Understand Before Being Understood

I haven’t blogged in a bit because I needed to stay silent and try to understand.  There have been so many things happen this year in such a short period of time.  These things have all happened so far in 2020,  a presidential impeachment,  Australian bush fires, the death of Kobe Bryant,  royalty ditching their royal duties (Harry and Meghan), the United Kingdom withdrew from the European Union, the summer Olympics are postponed, a worldwide pandemic occurs and George Floyd is murdered by police officers.  This is a lot to take in.

There are so many things swirling in my brain as I try to make sense and understand what is happening in my day to day life.  The news and social media are no help to any of us as the news they report or post is so slighted that it appears everyone is out for shock value or to get a rise in others.  Truth is not the purpose in these settings.

Things that seemed normal were no longer normal.  Things were moving at a beautiful pace for me and now day by day another thing impacted my life.  I don’t speak of my political opinions because those views can’t be seen in a fair light anymore.  I see others fiercely fight for what they think is right and I find it better to sit and listen.  I will say that I always lean on the side of what Jesus taught us about being kind, patient and understanding recognizing we are all children of God.  NO EXCEPTIONS!  No color, no ethnicity, no sex, no anything excludes us from being God’s child.
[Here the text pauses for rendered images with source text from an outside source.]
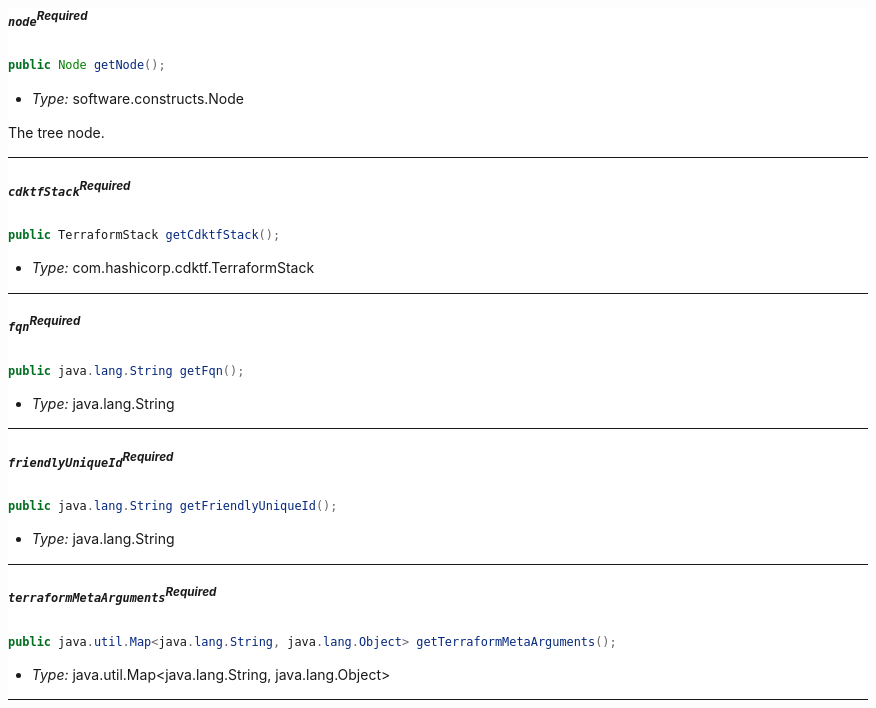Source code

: 
##### `node`<sup>Required</sup> <a name="node" id="@cdktf/provider-vault.mount.Mount.property.node"></a>

```java
public Node getNode();
```

- *Type:* software.constructs.Node

The tree node.

---

##### `cdktfStack`<sup>Required</sup> <a name="cdktfStack" id="@cdktf/provider-vault.mount.Mount.property.cdktfStack"></a>

```java
public TerraformStack getCdktfStack();
```

- *Type:* com.hashicorp.cdktf.TerraformStack

---

##### `fqn`<sup>Required</sup> <a name="fqn" id="@cdktf/provider-vault.mount.Mount.property.fqn"></a>

```java
public java.lang.String getFqn();
```

- *Type:* java.lang.String

---

##### `friendlyUniqueId`<sup>Required</sup> <a name="friendlyUniqueId" id="@cdktf/provider-vault.mount.Mount.property.friendlyUniqueId"></a>

```java
public java.lang.String getFriendlyUniqueId();
```

- *Type:* java.lang.String

---

##### `terraformMetaArguments`<sup>Required</sup> <a name="terraformMetaArguments" id="@cdktf/provider-vault.mount.Mount.property.terraformMetaArguments"></a>

```java
public java.util.Map<java.lang.String, java.lang.Object> getTerraformMetaArguments();
```

- *Type:* java.util.Map<java.lang.String, java.lang.Object>

---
The first thing we must all realize is we are conditioned by our experiences.  What I mean is every single person walks a different walk.  Because of that walk, you have different opinions and views of what is right and wrong.  There are three sides to every event; what you see, what I see and what really happened.  My mind will jump to conclusions because of what I know from my walk.  I want to show you an example of the minds of two five year old white kids.
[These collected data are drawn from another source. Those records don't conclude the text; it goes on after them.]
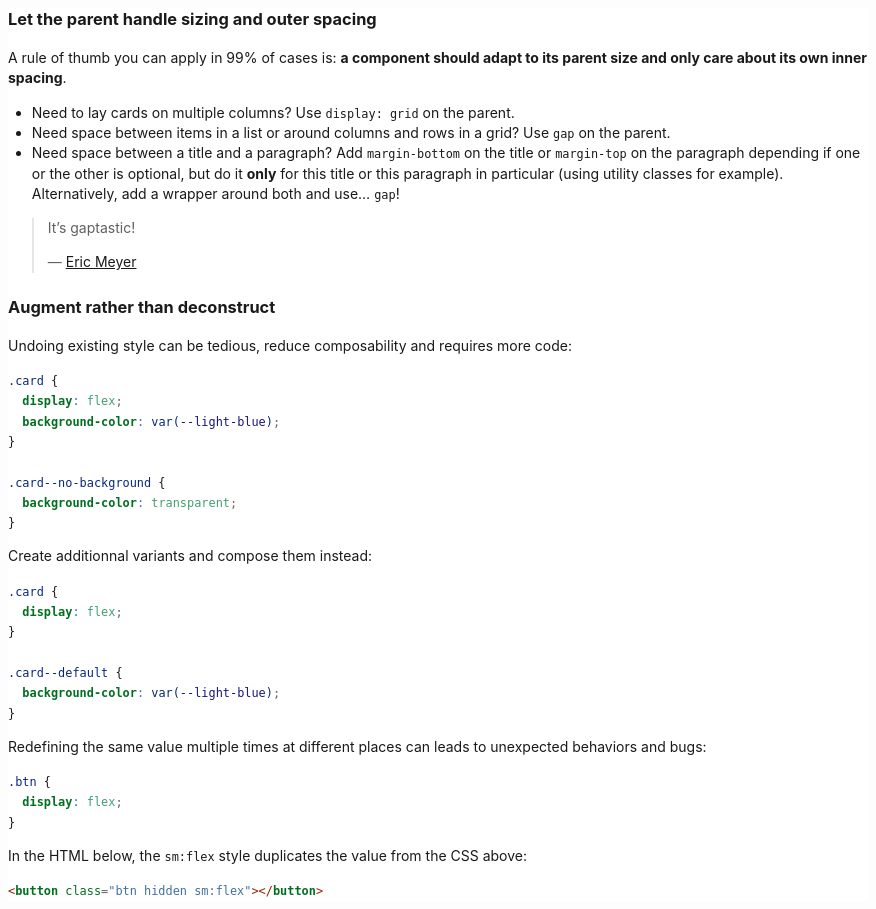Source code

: ### Let the parent handle sizing and outer spacing

A rule of thumb you can apply in 99% of cases is: **a component should adapt to its parent size and only care about its own inner spacing**.

- Need to lay cards on multiple columns? Use `display: grid` on the parent.
- Need space between items in a list or around columns and rows in a grid? Use `gap` on the parent.
- Need space between a title and a paragraph? Add `margin-bottom` on the title or `margin-top` on the paragraph depending if one or the other is optional, but do it **only** for this title or this paragraph in particular (using utility classes for example). Alternatively, add a wrapper around both and use… `gap`!

> It’s gaptastic!
>
> — [Eric Meyer](https://meyerweb.com/)

### Augment rather than deconstruct

<Versus>Undoing existing style can be tedious, reduce composability and requires more code:</Versus>

```css
.card {
  display: flex;
  background-color: var(--light-blue);
}

.card--no-background {
  background-color: transparent;
}
```

<Versus correct>Create additionnal variants and compose them instead:</Versus>

```css
.card {
  display: flex;
}

.card--default {
  background-color: var(--light-blue);
}
```

<Versus>Redefining the same value multiple times at different places can leads to unexpected behaviors and bugs:</Versus>

```css
.btn {
  display: flex;
}
```

In the HTML below, the `sm:flex` style duplicates the value from the CSS above:

```html
<button class="btn hidden sm:flex"></button>
```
When I was five years old my family took a vacation to Charleston, South Carolina.  This was in the early ’70s when times were not very social friendly.  I walked down  the streets holding my mother’s hand as a older African American woman looked down on me and frowned with a very disturbing face.  It almost stopped me in my tracks as a mere child.  After the woman passed I said to my mom, “Why did that lady look at me like that?”  My mom’s only response was , “They don’t like us.”  What did that mean?  I carried this for about 50 years never forgetting that woman.
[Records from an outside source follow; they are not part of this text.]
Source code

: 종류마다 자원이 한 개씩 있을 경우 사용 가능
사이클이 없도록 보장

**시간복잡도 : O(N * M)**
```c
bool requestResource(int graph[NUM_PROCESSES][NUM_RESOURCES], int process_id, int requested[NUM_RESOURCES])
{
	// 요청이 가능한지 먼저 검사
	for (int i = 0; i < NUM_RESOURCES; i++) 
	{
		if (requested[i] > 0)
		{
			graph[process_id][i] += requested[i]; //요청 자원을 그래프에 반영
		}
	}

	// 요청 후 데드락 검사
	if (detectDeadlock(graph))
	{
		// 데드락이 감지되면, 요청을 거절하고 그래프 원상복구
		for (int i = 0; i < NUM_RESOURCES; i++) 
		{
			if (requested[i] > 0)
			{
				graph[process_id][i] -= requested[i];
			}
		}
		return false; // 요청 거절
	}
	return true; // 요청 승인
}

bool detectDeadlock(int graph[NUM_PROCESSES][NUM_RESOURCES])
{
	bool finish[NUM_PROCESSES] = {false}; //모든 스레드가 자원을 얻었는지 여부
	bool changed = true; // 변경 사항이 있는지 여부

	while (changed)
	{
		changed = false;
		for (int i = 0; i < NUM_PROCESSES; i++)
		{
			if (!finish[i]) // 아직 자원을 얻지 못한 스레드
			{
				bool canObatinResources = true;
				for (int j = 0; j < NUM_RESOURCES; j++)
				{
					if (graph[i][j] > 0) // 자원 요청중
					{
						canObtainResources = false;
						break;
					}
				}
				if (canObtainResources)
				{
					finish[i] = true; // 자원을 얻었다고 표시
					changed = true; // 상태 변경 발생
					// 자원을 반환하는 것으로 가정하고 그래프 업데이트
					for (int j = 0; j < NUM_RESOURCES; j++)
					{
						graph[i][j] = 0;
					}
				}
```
A few years back my husband and I were planning to take a vacation and I asked him if he would mind going to Charleston because there was so much history there.  My husband being the giving man and history buff  said he would like to go.  I never mentioned to him that I needed to go back to understand what happened on that day long, long ago.

We arrived in Charleston a few months later as planned.  We had a full itinerary of things to do and see.  As we walked one day in Charleston I was stopped dead in my tracks.  Something came over me that made me stop and take a deep breath.  I had a flash back to the day in the ’70s.  I turned around and my husband and I were standing in front of the Old Slave Mart Museum.  This was no coincidence.  This was God helping me understand.

http://www.oldslavemartmuseum.com/

Please take a moment to look at this website.

God stopped me there to go into that particular museum. My husband and I walked through the museum, looked at every picture and artifact.  We read each placard telling the history of the slave markets and the selling of humans. Recounting how families were broken up and sold by worth.  It told when a slave ran from the plantation owner (master), that the slave would be hunted down and beaten for trying to have a better existence. I cried when I more understood that this group human beings were not treated as humans but as objects because of the color of their skin.  It still sickens me as I write this blog.  I will never fully understand the pain and injustice they felt.

Later that evening I told my husband why I wanted to come to Charleston and my almost 50 year old memory.  I explained to him how I wanted to be better by attempting to understand that woman’s hatred towards me.  I felt that if I returned to Charleston there may be something there that would piece things together for me.  I knew about segregation but there was something deeper eating at me about this experience.  He then told me a story.

My husband was raised in Nashville in an affluent family.  He was the last child and much younger than his brother and sisters so he was home while his siblings attended school.  He told me that when he was five years old as a white child his family had an African American maid named Hattie. This would have been in the late ’60s. He told me that he didn’t remember much about her but what he did remember was that she was kind to him and smiled a lot.  She was a part of their family to him.  He hadn’t experienced the same experience I had a five on that hot summer day in Charleston. He has a sweet childhood memory.  Two separate stories from two separate five year olds.  They are night and day opposite from each other.  I felt God so strongly as my husband spoke and told his story.  God was showing me to never judge by my experience but to be open to hear what others have experienced.

There are so many hot topics today that inflame and ignite people.  I would ask you to please know that your experiences are only one view of the world and the people in it.  Jesus taught us to listen and to heal others.  He never taught us to force our ideas onto others but to be gentle.

1 Corinthians 1:10,

 “I appeal to you, brothers and sisters, in the name of our Lord Jesus Christ, that all of you agree with one another in what you say and that there be no divisions among you, but that you be perfectly united in mind and thought.”